Patients in other countries take far less opioid pain medication and are equally satisfied
with pain relief. For instance, Lindenhovius et al. found in a retrospective study that
Dutch patients take a weak (Tramadol) or no opioid pain medication after ankle fracture
surgery and have comparable or better satisfaction with pain relief than American patients,
most of whom take oxycodone. That study was repeated prospectively (unpublished) and
confirmed that Dutch patients do not feel their pain is undertreated. A study of morphine
use after a femur fracture demonstrated that American patients used far more than Vietnamese
patients (30 mg/kg versus 0.9 mg/kg), but were more dissatisfied with their pain relief.
These sociological differences are striking and suggest strongly that personal factors may
be the most important determinant of satisfaction with pain relief.
It is our impression that most American hand surgeons give patients a prescription for an
opioid pain medication after carpal tunnel release, and that is certainly true in our
practice. This seems to be based primarily on the outliers, and intended to avoid
confrontation with patients that desire opioids; however, most patients take little or no
narcotic pain medication, and many who do use the opioids complain of the side
effects—nausea and pruritis in particular. It is therefore not clear whether routine opioids
is the optimal pain management strategy after carpal tunnel release. In the study of Stahl
et al. from Israel, patients were prescribed acetaminophen rather than opioids after carpal
tunnel release and only 20 of 50 patients used acetaminophen; 30 patients did not use
acetaminophen or other pain medication at all after the operation.
Our aim is to determine if there is a difference in satisfaction with pain relief between
patients advised to take opioids compared to patients advised to use over the counter
acetaminophen after carpal tunnel release under local anesthesia. A secondary aim is to
determine if personal factors account for more of the variability in satisfaction with pain
relief than opioid strategy.
Inclusion Criteria:
- Age 18 years or older.
- All subjects will be competent adults able to consent on their own behalf for surgery
and care.
- Inclusion prior to surgery
- Carpal tunnel release
Exclusion Criteria:
- Pregnant women. Patients will be queried with the routine preoperative medical
history and an inclusion/exclusion checklist.

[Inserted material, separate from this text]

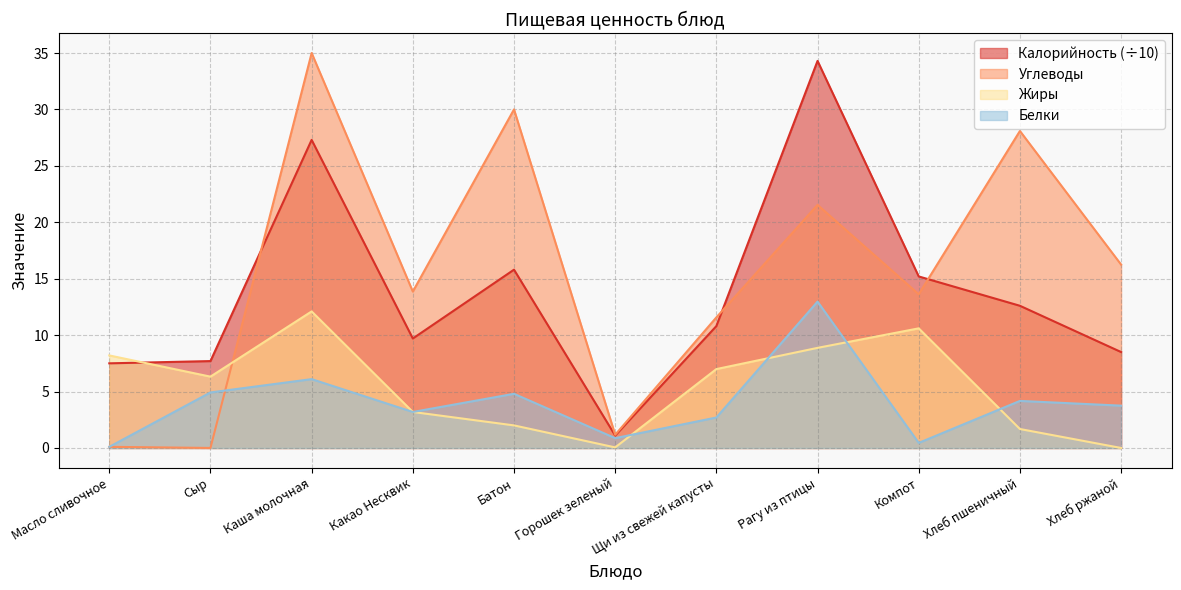

List the labels in order of Калорийность value, largest first.

Рагу из птицы, Каша молочная, Батон, Компот, Хлеб пшеничный, Щи из свежей капусты, Какао Несквик, Хлеб ржаной, Сыр, Масло сливочное, Горошек зеленый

- Patients unable to give informed consent
- Non English-speaking subjects
- Patients with hypersensitivity to acetaminophen or hydrocodone
- Patients with chronic alcohol abuse
- Patients with severe impairment of renal or hepatic function. This will be assessed
in the routine preoperative medical history and review of the medical record. We will
also ask the patients specific for this history in the screening for the study
inclusion/exclusion criteria.
- Patients with hypothyroidism
- Patients with Addison's disease
- Patients with prostatic hypertrophy or urethral stricture
- Patients using any of the following medications:
MAO or tricyclic antidepressants Antihistaminics Antipsychotic or anti-anxiety medications
Phenothiazines Zidovudin Phenobarbital
- Patients who are taking opioid pain medication for another reason prior to surgery.